= Christodora =

2016 novel by Tim Murphy

First edition

Christodora is a novel by New York City–based journalist Tim Murphy, first published on August 2, 2016 by Grove Press.

== Plot ==
In Christodora, Tim Murphy tells the story of diverse characters living in an iconic building in Manhattan's East Village, the Christodora.

Milly and Jared, with their adopted son Mateo, live unexpected experiences with their neighbor Hector, a former AIDS activist and a current addict.

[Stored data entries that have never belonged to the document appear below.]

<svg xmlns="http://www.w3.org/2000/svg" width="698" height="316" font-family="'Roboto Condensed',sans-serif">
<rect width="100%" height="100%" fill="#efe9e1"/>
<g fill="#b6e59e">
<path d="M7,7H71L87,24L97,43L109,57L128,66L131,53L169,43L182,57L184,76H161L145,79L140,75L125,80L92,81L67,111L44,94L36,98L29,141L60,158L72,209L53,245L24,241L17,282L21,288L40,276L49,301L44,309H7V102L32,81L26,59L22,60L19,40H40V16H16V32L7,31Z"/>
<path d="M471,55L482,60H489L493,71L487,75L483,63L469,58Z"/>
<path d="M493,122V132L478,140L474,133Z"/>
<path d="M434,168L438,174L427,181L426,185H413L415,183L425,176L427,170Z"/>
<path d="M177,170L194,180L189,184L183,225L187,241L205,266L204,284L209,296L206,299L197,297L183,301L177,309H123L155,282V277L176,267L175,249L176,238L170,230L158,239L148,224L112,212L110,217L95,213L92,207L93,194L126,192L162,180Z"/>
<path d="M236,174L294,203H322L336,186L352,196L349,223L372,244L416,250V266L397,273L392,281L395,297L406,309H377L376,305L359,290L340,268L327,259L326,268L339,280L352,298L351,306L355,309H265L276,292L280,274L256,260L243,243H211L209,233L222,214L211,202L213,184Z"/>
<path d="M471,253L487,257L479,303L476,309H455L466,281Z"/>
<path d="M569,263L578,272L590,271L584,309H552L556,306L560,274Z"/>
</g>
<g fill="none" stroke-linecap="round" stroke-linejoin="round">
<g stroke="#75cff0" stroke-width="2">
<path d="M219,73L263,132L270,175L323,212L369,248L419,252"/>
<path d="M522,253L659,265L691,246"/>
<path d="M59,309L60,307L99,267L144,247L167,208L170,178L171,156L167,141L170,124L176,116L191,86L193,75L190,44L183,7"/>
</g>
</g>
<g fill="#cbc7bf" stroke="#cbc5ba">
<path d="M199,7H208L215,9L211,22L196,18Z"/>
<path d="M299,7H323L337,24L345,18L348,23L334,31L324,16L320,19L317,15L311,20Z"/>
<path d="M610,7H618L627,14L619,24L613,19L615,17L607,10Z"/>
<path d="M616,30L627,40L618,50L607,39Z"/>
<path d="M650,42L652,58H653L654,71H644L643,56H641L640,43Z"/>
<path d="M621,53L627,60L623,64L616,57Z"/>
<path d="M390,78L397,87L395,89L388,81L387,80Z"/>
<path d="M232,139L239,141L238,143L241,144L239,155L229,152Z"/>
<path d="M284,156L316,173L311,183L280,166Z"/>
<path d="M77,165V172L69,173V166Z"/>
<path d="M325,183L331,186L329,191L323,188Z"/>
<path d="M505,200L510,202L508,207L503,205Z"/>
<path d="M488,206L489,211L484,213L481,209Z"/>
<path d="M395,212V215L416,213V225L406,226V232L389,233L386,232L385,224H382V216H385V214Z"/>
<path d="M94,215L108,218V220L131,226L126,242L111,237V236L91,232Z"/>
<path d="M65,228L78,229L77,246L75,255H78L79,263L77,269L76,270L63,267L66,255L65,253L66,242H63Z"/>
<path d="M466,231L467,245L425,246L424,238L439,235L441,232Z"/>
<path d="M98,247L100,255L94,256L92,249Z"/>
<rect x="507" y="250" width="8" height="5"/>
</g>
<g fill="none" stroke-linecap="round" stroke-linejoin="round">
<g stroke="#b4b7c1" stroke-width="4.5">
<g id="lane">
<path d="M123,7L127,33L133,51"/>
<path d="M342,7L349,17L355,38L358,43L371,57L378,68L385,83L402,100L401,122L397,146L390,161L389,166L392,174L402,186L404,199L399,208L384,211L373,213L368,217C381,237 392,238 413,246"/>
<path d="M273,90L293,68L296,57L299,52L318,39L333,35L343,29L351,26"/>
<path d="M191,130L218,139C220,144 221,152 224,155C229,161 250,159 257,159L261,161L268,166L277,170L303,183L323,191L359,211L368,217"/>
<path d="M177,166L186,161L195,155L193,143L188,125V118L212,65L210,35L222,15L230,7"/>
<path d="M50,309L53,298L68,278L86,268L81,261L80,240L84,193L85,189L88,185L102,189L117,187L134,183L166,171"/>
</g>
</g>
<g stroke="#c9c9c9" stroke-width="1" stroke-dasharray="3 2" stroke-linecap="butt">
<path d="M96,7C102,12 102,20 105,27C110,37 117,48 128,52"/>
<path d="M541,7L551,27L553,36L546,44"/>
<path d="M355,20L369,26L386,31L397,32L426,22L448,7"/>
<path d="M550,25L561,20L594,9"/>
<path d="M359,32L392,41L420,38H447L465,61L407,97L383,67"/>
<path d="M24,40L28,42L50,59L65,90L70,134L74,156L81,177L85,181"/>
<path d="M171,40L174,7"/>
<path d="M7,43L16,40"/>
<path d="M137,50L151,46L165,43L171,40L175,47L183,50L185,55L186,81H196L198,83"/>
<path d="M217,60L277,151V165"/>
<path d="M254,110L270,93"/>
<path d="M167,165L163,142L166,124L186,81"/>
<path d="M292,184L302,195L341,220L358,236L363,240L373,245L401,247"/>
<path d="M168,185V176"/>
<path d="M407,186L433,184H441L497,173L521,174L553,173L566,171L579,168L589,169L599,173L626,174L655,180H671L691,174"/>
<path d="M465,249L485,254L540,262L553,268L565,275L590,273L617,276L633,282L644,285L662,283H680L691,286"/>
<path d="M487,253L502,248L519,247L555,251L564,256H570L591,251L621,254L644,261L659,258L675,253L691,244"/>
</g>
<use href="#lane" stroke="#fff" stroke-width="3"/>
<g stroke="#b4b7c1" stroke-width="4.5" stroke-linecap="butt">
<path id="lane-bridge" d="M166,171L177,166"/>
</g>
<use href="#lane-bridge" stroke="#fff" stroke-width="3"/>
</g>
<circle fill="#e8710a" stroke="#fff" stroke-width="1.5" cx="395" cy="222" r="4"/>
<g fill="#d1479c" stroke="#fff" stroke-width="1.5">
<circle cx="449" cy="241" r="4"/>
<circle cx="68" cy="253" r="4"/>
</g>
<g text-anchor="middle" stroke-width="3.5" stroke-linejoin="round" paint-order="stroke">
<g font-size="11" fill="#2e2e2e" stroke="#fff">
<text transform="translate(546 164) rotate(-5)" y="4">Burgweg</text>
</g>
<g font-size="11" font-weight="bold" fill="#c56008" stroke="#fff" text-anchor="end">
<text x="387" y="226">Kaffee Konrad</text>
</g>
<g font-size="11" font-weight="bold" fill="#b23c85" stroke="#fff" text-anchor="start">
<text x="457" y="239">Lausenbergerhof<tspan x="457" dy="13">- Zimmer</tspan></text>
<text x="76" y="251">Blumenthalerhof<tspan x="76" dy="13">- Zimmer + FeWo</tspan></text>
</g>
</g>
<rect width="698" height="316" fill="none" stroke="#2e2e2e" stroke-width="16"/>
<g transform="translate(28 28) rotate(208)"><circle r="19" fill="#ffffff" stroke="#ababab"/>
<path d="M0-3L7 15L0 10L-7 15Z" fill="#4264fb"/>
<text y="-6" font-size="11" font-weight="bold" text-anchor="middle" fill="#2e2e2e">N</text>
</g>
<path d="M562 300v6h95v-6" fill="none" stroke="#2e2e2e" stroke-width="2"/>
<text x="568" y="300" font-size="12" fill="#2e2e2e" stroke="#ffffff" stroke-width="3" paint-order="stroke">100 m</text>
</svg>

There are radical changes that occur in their personal lives and community: first, the 2000s hipsters rising after the 1980s junkies and protesters, then the emergence of the wealthy residents of the 2020s.

This time travelling novel illustrates the difficult human experiences behind AIDS and puts the destructive power of hard drugs under the spotlight.

== Tim Murphy ==
Tim Murphy is a journalist, who for two decades worked on reporting LGBT-related topics (culture, politics, movements) through his publication in several magazines such as POZ Magazine (as an editor and staff writer), Out, The Advocate, and New York Magazine.

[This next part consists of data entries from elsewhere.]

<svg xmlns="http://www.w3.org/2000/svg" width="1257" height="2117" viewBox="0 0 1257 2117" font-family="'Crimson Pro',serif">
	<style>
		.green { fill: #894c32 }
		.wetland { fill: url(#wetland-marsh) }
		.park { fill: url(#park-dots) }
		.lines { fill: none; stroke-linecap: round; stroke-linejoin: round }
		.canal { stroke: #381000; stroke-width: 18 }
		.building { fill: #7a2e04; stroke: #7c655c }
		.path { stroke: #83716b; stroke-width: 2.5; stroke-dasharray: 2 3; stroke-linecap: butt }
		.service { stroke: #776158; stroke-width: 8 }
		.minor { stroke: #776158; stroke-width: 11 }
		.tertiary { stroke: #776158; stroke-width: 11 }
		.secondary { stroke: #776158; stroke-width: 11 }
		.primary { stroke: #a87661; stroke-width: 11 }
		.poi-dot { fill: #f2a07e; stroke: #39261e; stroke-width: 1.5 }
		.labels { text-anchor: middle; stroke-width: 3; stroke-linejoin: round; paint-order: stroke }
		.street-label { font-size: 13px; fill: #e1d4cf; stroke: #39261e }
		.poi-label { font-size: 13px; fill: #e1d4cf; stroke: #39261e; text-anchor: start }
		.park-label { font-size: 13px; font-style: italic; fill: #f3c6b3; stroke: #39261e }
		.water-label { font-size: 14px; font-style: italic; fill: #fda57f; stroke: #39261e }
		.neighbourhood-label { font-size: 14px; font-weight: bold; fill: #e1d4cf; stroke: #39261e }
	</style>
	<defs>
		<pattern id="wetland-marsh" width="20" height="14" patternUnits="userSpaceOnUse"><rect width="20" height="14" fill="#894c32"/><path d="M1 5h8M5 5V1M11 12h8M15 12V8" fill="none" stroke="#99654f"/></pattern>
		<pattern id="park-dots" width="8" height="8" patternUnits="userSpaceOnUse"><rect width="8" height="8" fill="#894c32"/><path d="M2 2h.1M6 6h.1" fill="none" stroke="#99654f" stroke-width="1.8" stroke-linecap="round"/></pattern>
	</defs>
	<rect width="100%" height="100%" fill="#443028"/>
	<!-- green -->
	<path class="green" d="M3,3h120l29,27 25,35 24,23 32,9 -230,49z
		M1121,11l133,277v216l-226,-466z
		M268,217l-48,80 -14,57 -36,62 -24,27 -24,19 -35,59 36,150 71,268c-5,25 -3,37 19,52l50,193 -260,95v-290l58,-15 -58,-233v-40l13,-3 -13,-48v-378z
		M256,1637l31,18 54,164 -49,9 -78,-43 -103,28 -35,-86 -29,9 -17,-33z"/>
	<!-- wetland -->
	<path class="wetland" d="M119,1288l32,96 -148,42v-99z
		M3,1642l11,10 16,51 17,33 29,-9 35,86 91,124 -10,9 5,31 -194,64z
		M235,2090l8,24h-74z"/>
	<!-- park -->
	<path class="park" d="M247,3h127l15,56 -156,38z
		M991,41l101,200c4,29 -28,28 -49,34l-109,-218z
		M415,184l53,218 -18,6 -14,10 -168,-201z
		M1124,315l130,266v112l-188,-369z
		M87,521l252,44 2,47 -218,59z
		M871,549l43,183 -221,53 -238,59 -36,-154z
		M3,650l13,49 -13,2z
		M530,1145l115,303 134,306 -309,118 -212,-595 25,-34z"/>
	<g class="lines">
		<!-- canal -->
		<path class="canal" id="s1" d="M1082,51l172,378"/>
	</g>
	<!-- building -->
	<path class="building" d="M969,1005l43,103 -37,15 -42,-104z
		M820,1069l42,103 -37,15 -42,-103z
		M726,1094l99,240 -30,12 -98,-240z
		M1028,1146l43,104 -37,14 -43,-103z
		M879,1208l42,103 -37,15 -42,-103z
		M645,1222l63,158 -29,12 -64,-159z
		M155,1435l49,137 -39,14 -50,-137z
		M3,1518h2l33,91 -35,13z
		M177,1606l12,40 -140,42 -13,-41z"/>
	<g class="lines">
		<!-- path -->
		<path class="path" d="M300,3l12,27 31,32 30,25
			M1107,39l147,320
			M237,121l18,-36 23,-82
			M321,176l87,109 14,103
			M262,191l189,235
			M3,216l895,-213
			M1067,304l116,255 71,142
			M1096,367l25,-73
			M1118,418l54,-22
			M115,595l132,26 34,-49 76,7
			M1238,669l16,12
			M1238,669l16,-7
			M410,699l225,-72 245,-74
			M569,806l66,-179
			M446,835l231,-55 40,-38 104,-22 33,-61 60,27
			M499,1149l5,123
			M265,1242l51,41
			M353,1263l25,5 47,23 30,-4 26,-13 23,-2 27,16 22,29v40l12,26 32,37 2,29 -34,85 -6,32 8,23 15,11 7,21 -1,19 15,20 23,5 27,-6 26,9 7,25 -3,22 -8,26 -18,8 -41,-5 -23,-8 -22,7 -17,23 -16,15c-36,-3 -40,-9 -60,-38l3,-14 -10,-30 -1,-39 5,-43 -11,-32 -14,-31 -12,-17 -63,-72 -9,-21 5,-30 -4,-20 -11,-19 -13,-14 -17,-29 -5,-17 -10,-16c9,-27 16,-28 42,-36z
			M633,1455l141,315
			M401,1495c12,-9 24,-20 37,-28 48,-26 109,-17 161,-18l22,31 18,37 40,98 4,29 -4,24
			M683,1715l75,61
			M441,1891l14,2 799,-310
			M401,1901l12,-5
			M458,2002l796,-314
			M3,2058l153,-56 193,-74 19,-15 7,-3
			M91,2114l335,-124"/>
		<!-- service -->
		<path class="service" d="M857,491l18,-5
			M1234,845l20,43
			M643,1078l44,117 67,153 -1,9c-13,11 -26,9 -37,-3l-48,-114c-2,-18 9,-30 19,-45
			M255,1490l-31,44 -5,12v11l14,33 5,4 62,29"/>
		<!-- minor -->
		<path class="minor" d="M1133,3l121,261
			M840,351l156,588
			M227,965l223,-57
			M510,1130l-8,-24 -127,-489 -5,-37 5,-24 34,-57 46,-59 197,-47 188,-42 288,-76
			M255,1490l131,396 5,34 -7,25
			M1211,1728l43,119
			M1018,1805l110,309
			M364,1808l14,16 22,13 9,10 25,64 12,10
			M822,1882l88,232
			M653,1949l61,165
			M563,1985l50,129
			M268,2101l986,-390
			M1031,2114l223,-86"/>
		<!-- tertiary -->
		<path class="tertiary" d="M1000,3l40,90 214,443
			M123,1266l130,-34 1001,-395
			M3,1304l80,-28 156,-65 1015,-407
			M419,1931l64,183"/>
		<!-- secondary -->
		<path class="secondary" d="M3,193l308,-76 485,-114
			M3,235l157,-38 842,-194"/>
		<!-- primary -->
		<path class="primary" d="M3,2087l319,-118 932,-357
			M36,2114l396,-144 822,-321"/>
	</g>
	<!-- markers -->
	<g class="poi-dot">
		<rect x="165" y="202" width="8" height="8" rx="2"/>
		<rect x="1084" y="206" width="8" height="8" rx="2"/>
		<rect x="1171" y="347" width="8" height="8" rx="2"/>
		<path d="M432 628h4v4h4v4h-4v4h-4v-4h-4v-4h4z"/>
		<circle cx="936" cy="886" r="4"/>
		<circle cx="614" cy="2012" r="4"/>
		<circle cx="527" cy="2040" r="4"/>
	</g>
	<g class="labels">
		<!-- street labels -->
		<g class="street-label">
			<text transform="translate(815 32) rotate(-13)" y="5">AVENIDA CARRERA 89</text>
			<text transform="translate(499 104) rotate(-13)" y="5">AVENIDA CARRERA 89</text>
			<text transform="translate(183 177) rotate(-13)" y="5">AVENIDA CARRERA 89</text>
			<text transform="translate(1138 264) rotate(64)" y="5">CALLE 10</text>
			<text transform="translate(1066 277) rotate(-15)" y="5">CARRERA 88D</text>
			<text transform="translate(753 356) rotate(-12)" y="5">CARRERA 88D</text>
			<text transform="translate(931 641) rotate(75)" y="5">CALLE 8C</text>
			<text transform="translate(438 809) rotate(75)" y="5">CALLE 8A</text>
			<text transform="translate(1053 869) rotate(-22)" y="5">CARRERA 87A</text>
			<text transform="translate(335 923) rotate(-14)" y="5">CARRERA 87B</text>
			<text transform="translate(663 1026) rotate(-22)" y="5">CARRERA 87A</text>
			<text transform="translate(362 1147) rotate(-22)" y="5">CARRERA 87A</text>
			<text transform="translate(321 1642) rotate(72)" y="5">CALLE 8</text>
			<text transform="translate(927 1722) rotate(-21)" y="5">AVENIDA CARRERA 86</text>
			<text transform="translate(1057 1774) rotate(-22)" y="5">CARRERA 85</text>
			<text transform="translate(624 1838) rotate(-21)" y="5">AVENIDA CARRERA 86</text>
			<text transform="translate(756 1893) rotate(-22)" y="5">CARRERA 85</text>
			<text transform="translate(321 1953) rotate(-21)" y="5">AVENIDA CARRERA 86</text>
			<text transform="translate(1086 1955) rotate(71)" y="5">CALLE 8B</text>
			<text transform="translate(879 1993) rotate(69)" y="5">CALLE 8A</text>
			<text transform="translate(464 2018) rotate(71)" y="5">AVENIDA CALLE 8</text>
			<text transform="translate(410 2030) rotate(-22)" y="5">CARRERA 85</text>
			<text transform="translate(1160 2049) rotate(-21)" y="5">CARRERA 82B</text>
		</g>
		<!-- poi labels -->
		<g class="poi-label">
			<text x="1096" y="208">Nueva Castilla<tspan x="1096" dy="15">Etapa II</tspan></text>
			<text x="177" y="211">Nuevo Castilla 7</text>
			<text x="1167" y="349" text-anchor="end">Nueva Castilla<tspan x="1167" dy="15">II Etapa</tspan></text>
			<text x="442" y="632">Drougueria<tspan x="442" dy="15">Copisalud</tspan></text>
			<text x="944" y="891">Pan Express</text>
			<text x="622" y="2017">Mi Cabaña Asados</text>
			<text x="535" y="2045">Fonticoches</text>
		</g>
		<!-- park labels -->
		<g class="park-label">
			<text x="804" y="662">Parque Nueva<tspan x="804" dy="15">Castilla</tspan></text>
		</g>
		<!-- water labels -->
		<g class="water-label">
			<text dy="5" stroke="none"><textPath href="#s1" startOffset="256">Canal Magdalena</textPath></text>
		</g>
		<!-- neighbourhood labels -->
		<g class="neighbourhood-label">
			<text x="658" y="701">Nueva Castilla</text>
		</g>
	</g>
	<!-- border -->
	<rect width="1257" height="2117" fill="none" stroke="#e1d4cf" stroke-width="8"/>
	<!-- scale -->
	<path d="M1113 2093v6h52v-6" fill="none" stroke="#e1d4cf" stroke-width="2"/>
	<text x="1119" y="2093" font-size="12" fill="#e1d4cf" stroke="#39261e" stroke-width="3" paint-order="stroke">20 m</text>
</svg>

He got nominated for GLAAD Media Award for Outstanding Magazine Journalism for his coverage on the HIV-prevention pill regimen PrEP.

He is also a contributor in The New York Times and Condé Nast Traveler.

He lives in Brooklyn and the Hudson Valley.

== Awards ==
- 2017 : Andrew Carnegie Medal Nominee for Fiction

== TV adaptation ==
Paramount Television has optioned the novel for a limited TV series. Ira Sachs and Mauricio Zacharias will write the adaptation, with Sachs to direct. It will be produced by Cary Fukunaga with his production company Parliament of Owls.